6 —Regresar a casa Amiga silente, no viniste a robar. Eres un espejo que invita a pensar, a sentir, a buscar, a preguntar, a ver, a cruzar el velo… y volver a nacer en otro mundo — la morada espiritual. Quiero ir al reino trascendental. La estrofa final reinterpreta la silente compañera no como una ladrona, sino como un espejo. Nunca vino a robar, sino a invitar. A

reflexionar, a preguntar, a buscar, a encontrar, a ir más allá del velo. Cuando finalmente escuchamos, oímos: «Volvamos a casa». Como Kṛṣṇa dice, Él es el origen de todo, la causa de todas las causas.
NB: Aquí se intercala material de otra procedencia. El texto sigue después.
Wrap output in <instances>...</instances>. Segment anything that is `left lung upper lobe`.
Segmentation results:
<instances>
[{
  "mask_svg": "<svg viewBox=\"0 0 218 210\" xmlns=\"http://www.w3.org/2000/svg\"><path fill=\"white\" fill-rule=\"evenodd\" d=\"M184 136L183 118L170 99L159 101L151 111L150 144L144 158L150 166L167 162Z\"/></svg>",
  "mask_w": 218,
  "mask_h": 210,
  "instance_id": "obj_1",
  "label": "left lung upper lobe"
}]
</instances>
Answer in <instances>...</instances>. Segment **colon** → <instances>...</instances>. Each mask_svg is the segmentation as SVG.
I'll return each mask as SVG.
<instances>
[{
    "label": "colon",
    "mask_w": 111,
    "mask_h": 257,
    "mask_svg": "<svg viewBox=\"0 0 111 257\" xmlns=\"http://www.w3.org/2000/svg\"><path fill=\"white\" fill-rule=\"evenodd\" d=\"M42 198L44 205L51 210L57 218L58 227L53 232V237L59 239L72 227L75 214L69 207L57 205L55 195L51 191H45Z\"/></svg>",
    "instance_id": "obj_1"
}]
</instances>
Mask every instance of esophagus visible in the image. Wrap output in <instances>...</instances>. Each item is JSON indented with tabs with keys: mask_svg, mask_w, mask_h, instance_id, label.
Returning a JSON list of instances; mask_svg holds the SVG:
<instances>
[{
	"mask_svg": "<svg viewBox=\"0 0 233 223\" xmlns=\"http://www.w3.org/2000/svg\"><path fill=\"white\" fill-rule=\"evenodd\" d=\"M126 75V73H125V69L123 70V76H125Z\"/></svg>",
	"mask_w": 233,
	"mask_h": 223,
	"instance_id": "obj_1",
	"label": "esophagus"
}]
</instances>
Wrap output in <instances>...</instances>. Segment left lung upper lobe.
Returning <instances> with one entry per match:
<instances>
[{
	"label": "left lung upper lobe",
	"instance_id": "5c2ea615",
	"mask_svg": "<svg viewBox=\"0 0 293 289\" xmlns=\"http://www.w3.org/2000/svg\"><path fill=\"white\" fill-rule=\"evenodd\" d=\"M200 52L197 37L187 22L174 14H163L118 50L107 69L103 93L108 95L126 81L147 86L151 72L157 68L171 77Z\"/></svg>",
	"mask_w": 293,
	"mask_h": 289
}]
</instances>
Él es tanto la muerte como el guía. Incluso la muerte puede sacudirnos para que tomemos conciencia. Puede despertarnos. Y la Superalma, que ha caminado con nosotros en silencio todo el tiempo, puede convertirse en nuestra guía. El coro final nos recuerda: tenemos una elección. La silente compañera no es nuestra enemiga. Es nuestro recordatorio, nuestra testiga, nuestra invitación a regresar, a ir a casa más allá de la noche, al reino donde el amor eterno brilla con serenidad.